Kinerja Perbankan Sumbang Pertumbuhan Ekonomi JogjaStiker Lembaga Penjamin Simpanan (LPS) tertempel di pintu salah satu bank di Jakarta. - Bisnis Indonesia/Abdullah Azzam
13 Agustus 2018 07:30 WIB Holy Kartika Nurwigati Ekbis Share :

Harianjogja.com, JOGJA—Pertumbuhan ekonomi DIY yang semakin solid juga tidak terlepas dari kinerja keuangan dari sektor perbankan. Stabilitas keuangan daerah di DIY terjaga dengan baik, tercermin dari peningkatan dan pertumbuhan kredit maupun dana pihak ketiga.

Kepala Kantor Perwakilan Bank Indonesia (KPw BI) DIY Budi Hanoto mengungkapkan kinerja perbankan di DIY terindikasi mengalami perbaikan yang tercermin dari peningkatan pertumbuhan kredit maupun dana pihak ketiga (DPK). Penyaluran kredit oleh perbankan tumbuh meningkat dari 10,15% year on year pada triwulan I/2018 menjadi 10,26% pada triwulan II/2018.

Sementara itu, untuk DPK tumbuh 9,56% pada triwulan II/2018, meningkat dibandingkan triwulan sebelumnya yang tercatat 7,75%. “Ke depan seiring dengan makin digenjotnya penyelesaian pembangunan infrastruktur, maka pertumbuhan kredit dan DPK akan semakin tumbuh,” ujar Budi, Sabtu (11/8).

Selain digenjotnya infrastruktur, kinerja konsumsi yang diperkirakan masih akan meningkat sebagai trickle down effect peningkatan aktivitas pariwisata DIY, akan membuat perekonomian daerah ini dapat kian tumbuh dengan pesat.
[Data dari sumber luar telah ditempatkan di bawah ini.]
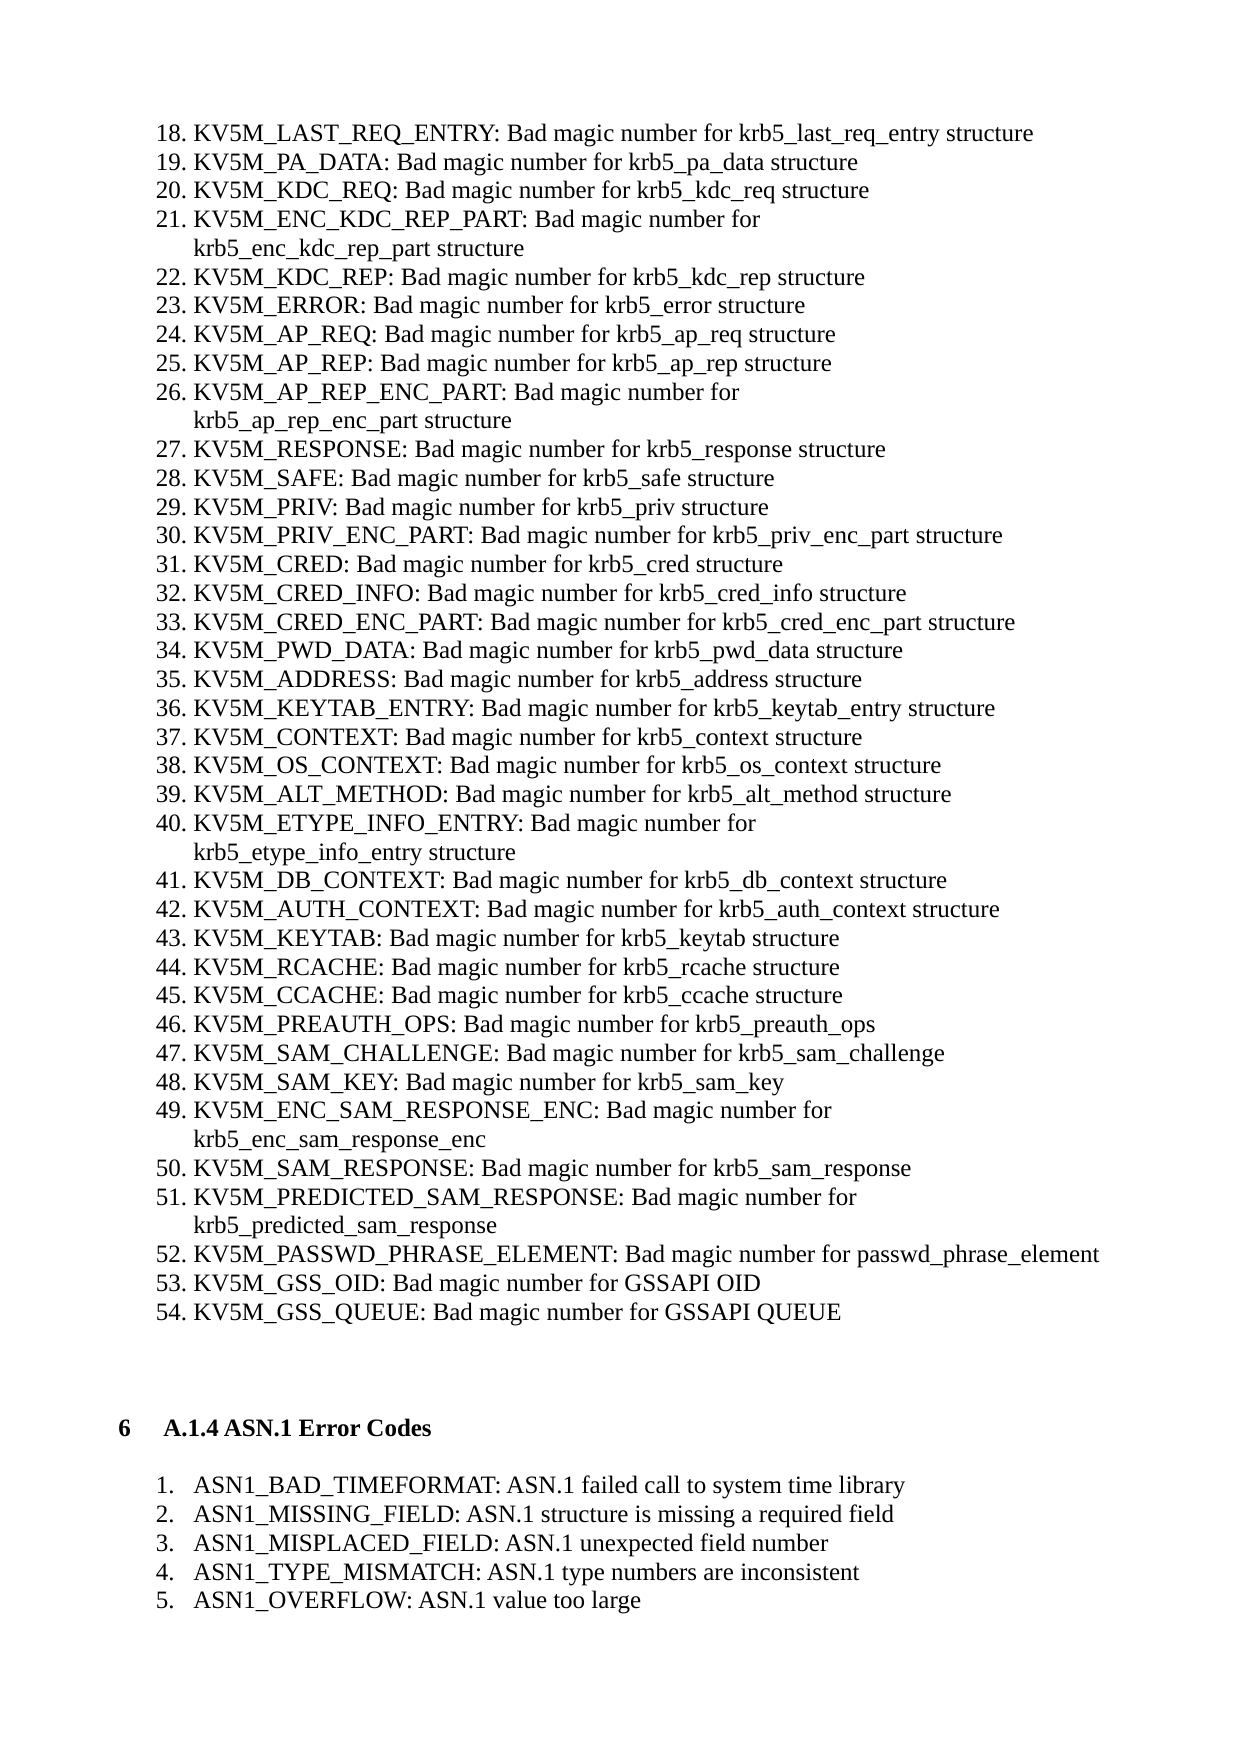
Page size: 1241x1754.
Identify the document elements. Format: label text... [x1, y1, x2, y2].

list KV5M_SAM_CHALLENGE: Bad magic number for krb5_sam_challenge [156, 1038, 1122, 1067]
list KV5M_ALT_METHOD: Bad magic number for krb5_alt_method structure [156, 779, 1122, 808]
list KV5M_ERROR: Bad magic number for krb5_error structure [156, 291, 1122, 319]
list KV5M_PRIV: Bad magic number for krb5_priv structure [156, 492, 1122, 521]
list KV5M_SAM_KEY: Bad magic number for krb5_sam_key [156, 1067, 1122, 1096]
list KV5M_PREDICTED_SAM_RESPONSE: Bad magic number for krb5_predicted_sam_response [156, 1182, 1122, 1239]
list KV5M_AP_REP_ENC_PART: Bad magic number for krb5_ap_rep_enc_part structure [156, 377, 1122, 434]
list KV5M_CCACHE: Bad magic number for krb5_ccache structure [156, 981, 1122, 1009]
list KV5M_PREAUTH_OPS: Bad magic number for krb5_preauth_ops [156, 1009, 1122, 1038]
list KV5M_PA_DATA: Bad magic number for krb5_pa_data structure [156, 147, 1122, 176]
list KV5M_LAST_REQ_ENTRY: Bad magic number for krb5_last_req_entry structure [156, 118, 1122, 147]
list KV5M_KDC_REQ: Bad magic number for krb5_kdc_req structure [156, 176, 1122, 204]
list KV5M_ADDRESS: Bad magic number for krb5_address structure [156, 664, 1122, 693]
list KV5M_CRED: Bad magic number for krb5_cred structure [156, 549, 1122, 578]
list KV5M_RCACHE: Bad magic number for krb5_rcache structure [156, 952, 1122, 981]
list KV5M_ENC_SAM_RESPONSE_ENC: Bad magic number for krb5_enc_sam_response_enc [156, 1096, 1122, 1153]
list KV5M_AP_REQ: Bad magic number for krb5_ap_req structure [156, 319, 1122, 348]
list KV5M_GSS_OID: Bad magic number for GSSAPI OID [156, 1268, 1122, 1297]
list ASN1_MISPLACED_FIELD: ASN.1 unexpected field number [156, 1528, 1122, 1557]
list KV5M_AUTH_CONTEXT: Bad magic number for krb5_auth_context structure [156, 894, 1122, 923]
list KV5M_KDC_REP: Bad magic number for krb5_kdc_rep structure [156, 262, 1122, 291]
list ASN1_MISSING_FIELD: ASN.1 structure is missing a required field [156, 1499, 1122, 1528]
list KV5M_OS_CONTEXT: Bad magic number for krb5_os_context structure [156, 751, 1122, 779]
list KV5M_CRED_ENC_PART: Bad magic number for krb5_cred_enc_part structure [156, 607, 1122, 636]
list KV5M_CONTEXT: Bad magic number for krb5_context structure [156, 722, 1122, 751]
list KV5M_PASSWD_PHRASE_ELEMENT: Bad magic number for passwd_phrase_element [156, 1239, 1122, 1268]
list KV5M_PWD_DATA: Bad magic number for krb5_pwd_data structure [156, 636, 1122, 664]
list KV5M_AP_REP: Bad magic number for krb5_ap_rep structure [156, 348, 1122, 377]
list ASN1_TYPE_MISMATCH: ASN.1 type numbers are inconsistent [156, 1557, 1122, 1586]
list KV5M_CRED_INFO: Bad magic number for krb5_cred_info structure [156, 578, 1122, 607]
list A.1.4 ASN.1 Error Codes [118, 1413, 1122, 1441]
list KV5M_PRIV_ENC_PART: Bad magic number for krb5_priv_enc_part structure [156, 521, 1122, 549]
list KV5M_SAFE: Bad magic number for krb5_safe structure [156, 463, 1122, 492]
list KV5M_SAM_RESPONSE: Bad magic number for krb5_sam_response [156, 1153, 1122, 1182]
list ASN1_BAD_TIMEFORMAT: ASN.1 failed call to system time library [156, 1471, 1122, 1499]
list ASN1_OVERFLOW: ASN.1 value too large [156, 1586, 1122, 1614]
list KV5M_KEYTAB: Bad magic number for krb5_keytab structure [156, 923, 1122, 952]
list KV5M_GSS_QUEUE: Bad magic number for GSSAPI QUEUE [156, 1297, 1122, 1326]
list KV5M_RESPONSE: Bad magic number for krb5_response structure [156, 434, 1122, 463]
list KV5M_ENC_KDC_REP_PART: Bad magic number for krb5_enc_kdc_rep_part structure [156, 204, 1122, 262]
list KV5M_KEYTAB_ENTRY: Bad magic number for krb5_keytab_entry structure [156, 693, 1122, 722]
list KV5M_DB_CONTEXT: Bad magic number for krb5_db_context structure [156, 866, 1122, 894]
list KV5M_ETYPE_INFO_ENTRY: Bad magic number for krb5_etype_info_entry structure [156, 808, 1122, 866]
Bank Indonesia meyakini perekonomian DIY pada 2018 akan tumbuh meningkat dibandingkan pertumbuhan tahun sebelumnya.

Kinerja keuangan sektor perbankan yang tumbuh positif, serta pertumbuhan investasi serta indikator ekonomi lainnya yang menunjukkan kinerja pertumbuhan yang terus meningkat. Maka pertumbuhan ekonomi DIY dapat berada di atas batas kisaran 5,2%-5,6% year on year (yoy).

“Pencapaian tersebut tentunya tidak lepas dari dukungan inflasi yang terkendali yang sampai dengan akhir 2018 diperkirakan berada pada sasaran 3,5 persen kurang lebih satu serta stabilitas keuangan daerah yang terjaga,” jelas Budi.